In His wisdom ,He allowed the whole fence to crumble and He started all over again. He knows how to make Beauty from Ashes.He is not all about the "picture perfect appearance" that a nice coat of paint would accomplish...for a season...until the wood rotted and sagged and fell beneath its wear and abuse. He makes all things new.From the inside out.

My life and its secrets and its lies and its pretense was that Picket Fence.I tried to cover it with the paint of  getting saved, going to church,praying and reading my Bible and witnessing to others about the Good News of Jesus.But I never even got real with the One who died for me and gave me my life. When I realized He wanted me...just me...just as I am...and was as a child...when I knew He was always with me and saw everything and said it's okay I got this...It's in My plan and My Hands...I began to remember some things, tell the truth, stop protecting everyone and pleasing everyone and making peace with everyone...and allowed Him to make new and repair and cut new boards and drive in new nails and sand and THEN paint the surface of my Picket Fence, my life.

I have learned in my walk with Jesus that things are rarely as they appear.I also have learned that my appearing a certain way does not mean that's how I am. I ,like a good old picket fence am a creation of the One who created me. He knows what He's going to use me for, therefore He gets to choose the type of wood and nails and paint and the saw to cut the boards that create me. I must not try to be, nor pretend to be a brick wall. I am a picket fence. .I am exactly what my Designer and Creator  made me to be. He knows where the wood came from that made me...the seasons before I was a part of this fence..and He has a perfect place for each fencepost and board to go. As I allow Him to complete the building of the fence I can relax in my purpose and in my elements because He is the Divine Handyman and I am not.

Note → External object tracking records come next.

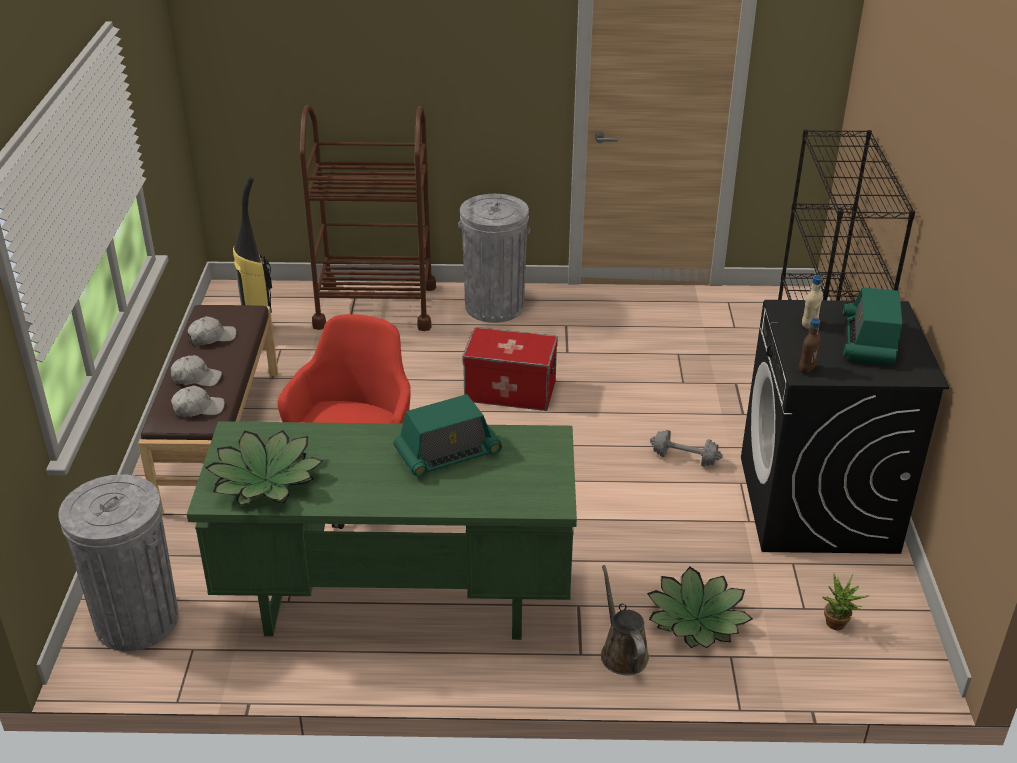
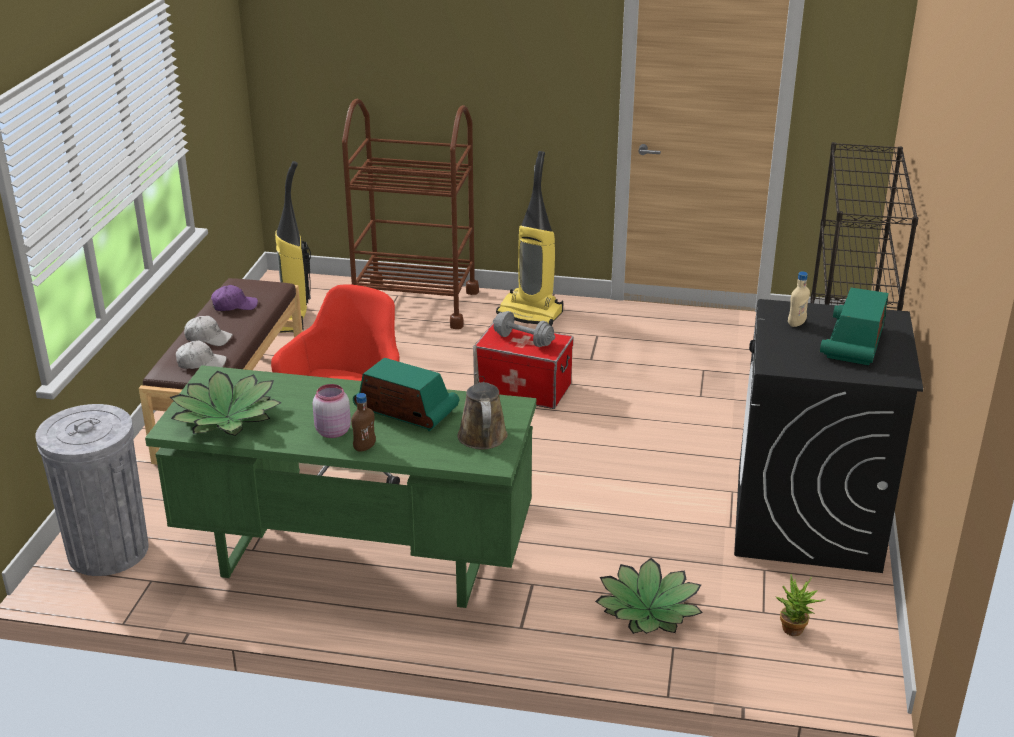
camera: 10 degrees right, 5 degrees down
white cap [187,316,237,345] -> purple cap [211,285,258,311]
radio [393,394,502,477] -> radio turned 135 degrees counterclockwise [353,358,459,431]
grey trash can [458,194,530,323] -> vacuum cleaner [496,151,563,326]
brown watering can [601,565,649,675] -> brown watering can moved to [457,345,508,450]
grey dumbbell [650,430,723,467] -> grey dumbbell moved to [493,311,555,347]
brown bottle [799,318,821,373] -> brown bottle moved to [351,393,376,452]
none -> pink jar [313,384,351,438]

" Yet, Oh Lord, You are our Father; we are the clay and You our Potter, and we are all the work of Your Hand." Isaiah 64: 8

" For You did form my inward parts; You did knit me together in my mother's womb. I will confess and praise You for You are fearful and wonderful and for the awful wonder of my birth! Wonderful are Your works and that my inner self knows right well. My frame was not hidden from You when I was being formed in secret  and intricately and curiously wrought ( as if embroidered with various colors) in the depths of the earth ( a region of darkness and mystery). Your eyes saw my unformed substance , and in Your book all the days of my life were written before  ever they took shape, when as yet there were none of them."
Psalm 139: 13-16

How dare I not embrace the life my Creator planned for me. How dare I assume a brick wall or a wrought iron gate is more valuable, beautiful or useful than a little picket fence. In embracing my purpose as He sees fit,  I can become all He intended and be the best "picket fence" ever. Who knows what child I may protect in the arms of my fence rails? Or what beautiful flowers will not be stepped upon or broken and discarded as I encircle them? For which old couple sitting on their front porch will I be the "little picket fence" they  always dreamed of having around but had no money for until this season of life? Serving  my purpose, out of His creation,  I can be many things if I am what and who He made me to be.